A 'Cure' for Peanut Allergy?

William T. Basco, Jr., MD, MS


March 01, 2019

Attempting Oral Desensitization to Peanuts

Peanut allergy is a common and potentially life-threatening condition. To date, the primary means of preventing serious events has been peanut avoidance.

The PALISADE,[1] a recent, large, double-blind, placebo-controlled, randomized trial, sought to determine whether a test agent containing 300 mg of peanut protein could produce desensitization in patients who were allergic to peanuts. The study was conducted at 66 international sites. The participants, aged 4 to 55 years, had peanut-specific immunoglobulin E levels above a predetermined threshold or a significant reaction on skin prick testing. Of interest, the final report focuses on the younger subjects (aged 4-17 years) because little efficacy was found among adults (aged ≤18 years) with peanut allergy.

During the baseline challenge, the subjects were given up to 100 mg of peanut protein (equal to one third of a peanut), and all had some degree of an allergic reaction. The randomization was 3:1, treatment:placebo. Both groups of subjects were given similar oral powders meant to be taken daily. Patients began on low doses, 0.5 mg/day, and escalated up to the amount they could tolerate, with a goal of 300 mg/day. Patients who were unable to reach the maintenance dose by week 40 were considered noncompleters. Those who reached the maintenance dose of 300 mg/day were expected to do so for at least 24 weeks. The primary endpoint was the ability to tolerate a single dose of at least 600 mg peanut protein, equal to approximately two peanuts.

PALISADE Study Findings

There were 496 participants, aged from 4 to 17 years, with a slight male majority of 57%. Most (72%) of the participants had experienced at least one previous anaphylaxis episode after peanut ingestion, and 53% had a history of asthma. This was a largely atopic group, with 66% having multiple food allergies.

There was a notable difference in the proportion of patients who could tolerate the final peanut protein challenge. In the treatment group, 67.2% were able to ingest the test dose of 600 mg peanut protein with no more than mild symptoms, but only 4% of the placebo group were able to do so.

Similarly, notable differences were found in the proportion of patients who were able to tolerate 300 mg (76.6% vs 8.1%) and the proportion who were able to tolerate 1000 mg (50.3% vs 2.4%) peanut powder at the end of the trial. Only 5% of the intervention group compared with 11% of the placebo group experienced a severe reaction during the exit food challenge. Rescue epinephrine during the final food challenge was required by 10% of the intervention group compared with 53% of the placebo group. There was a differential in withdrawal from the trial, however, with 11.6% of the active treatment group compared with 2.4% of placebo group discontinuing the trial because of adverse events. In addition, 14% of the intervention group and 6.5% of the placebo group required rescue epinephrine during the year-long treatment phase. The authors concluded that the study preparation induced desensitization among the children who completed the trial.
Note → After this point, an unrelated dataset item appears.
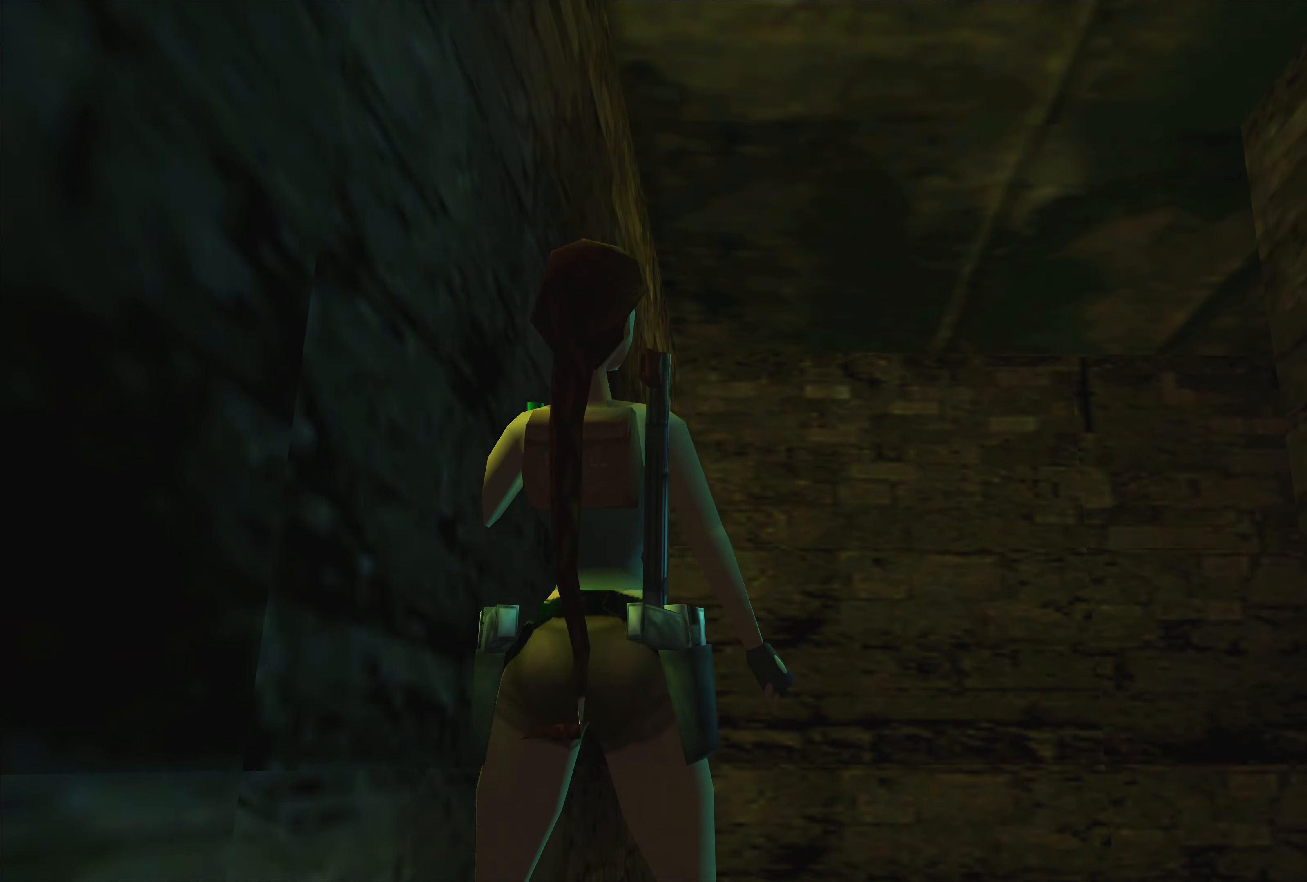
{"buttons": [], "left_stick": "left", "right_stick": "center", "events": [[383, "left_stick", "left"]]}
I have said it before, but it is worth repeating: Much, although certainly not all, of what we thought we knew for the past 20 years about how to prevent food allergies, particularly nut allergies, is exactly wrong. And this stands out as an example of when the prevailing wisdom has reversed completely.
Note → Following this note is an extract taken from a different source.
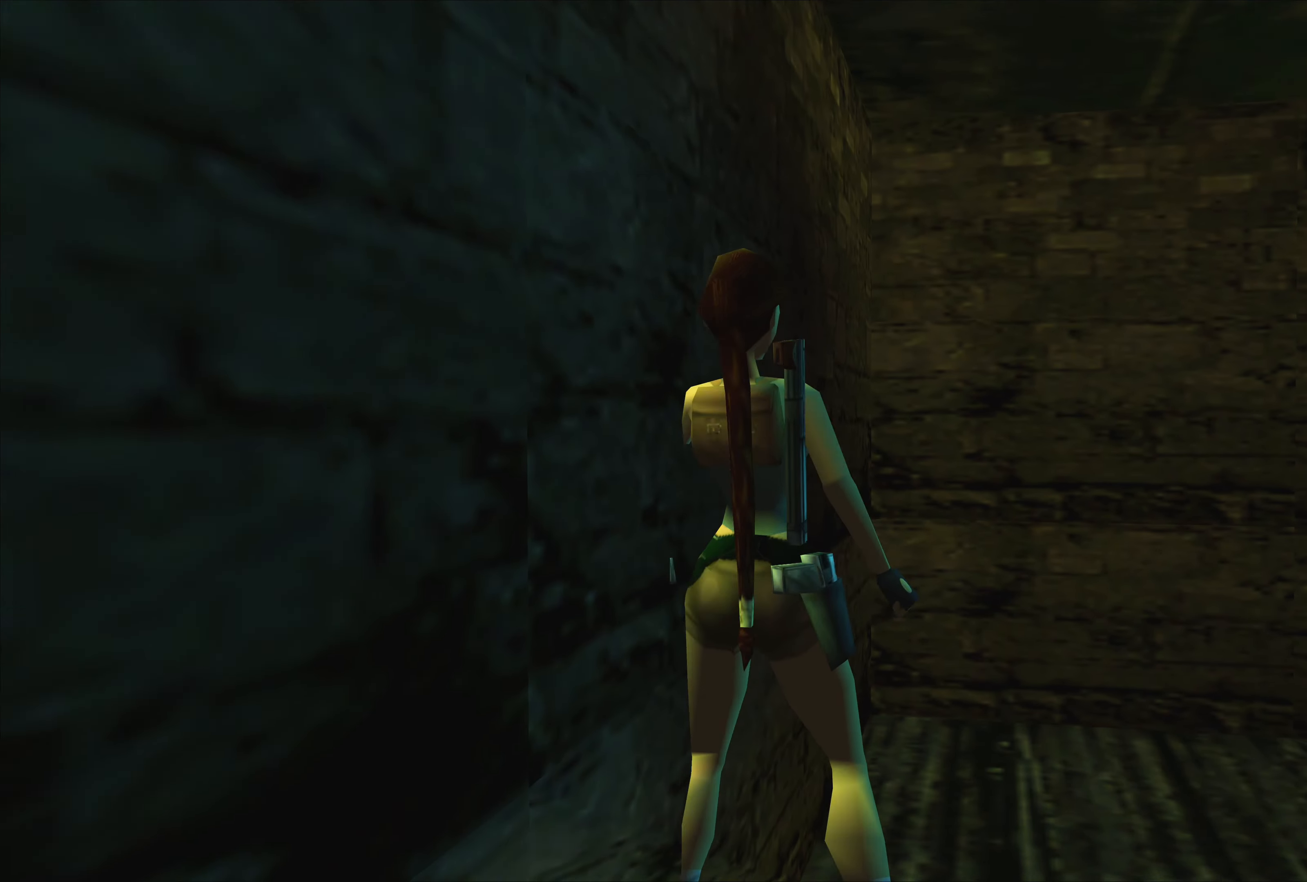
{"buttons": [], "left_stick": "left", "right_stick": "center", "events": []}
In an accompanying editorial, Perkin[2] succinctly identifies several take-home points. First, the notable percentage of subjects who required rescue epinephrine doses in both groups, but especially the treatment group, demonstrates that this process should be carefully monitored. For now, that means that this is not the purview of primary care physicians. Second, daily dosing for 12 months is difficult to maintain, and the study does not establish how long protection might last should a patient discontinue therapy. Third, long-term ingestion with even low-doses of a substance by someone who is sensitive to it could induce other allergic disease, including mucosal eosinophilia, down the line.

Regardless, for patients who fear eating outside of the home, where they have less control over avoidance of an allergen, this therapy could certainly be life-saving. And I suspect there is no shortage of patients willing to participate in such trials for the prospect of gaining protection from inadvertent peanut exposure.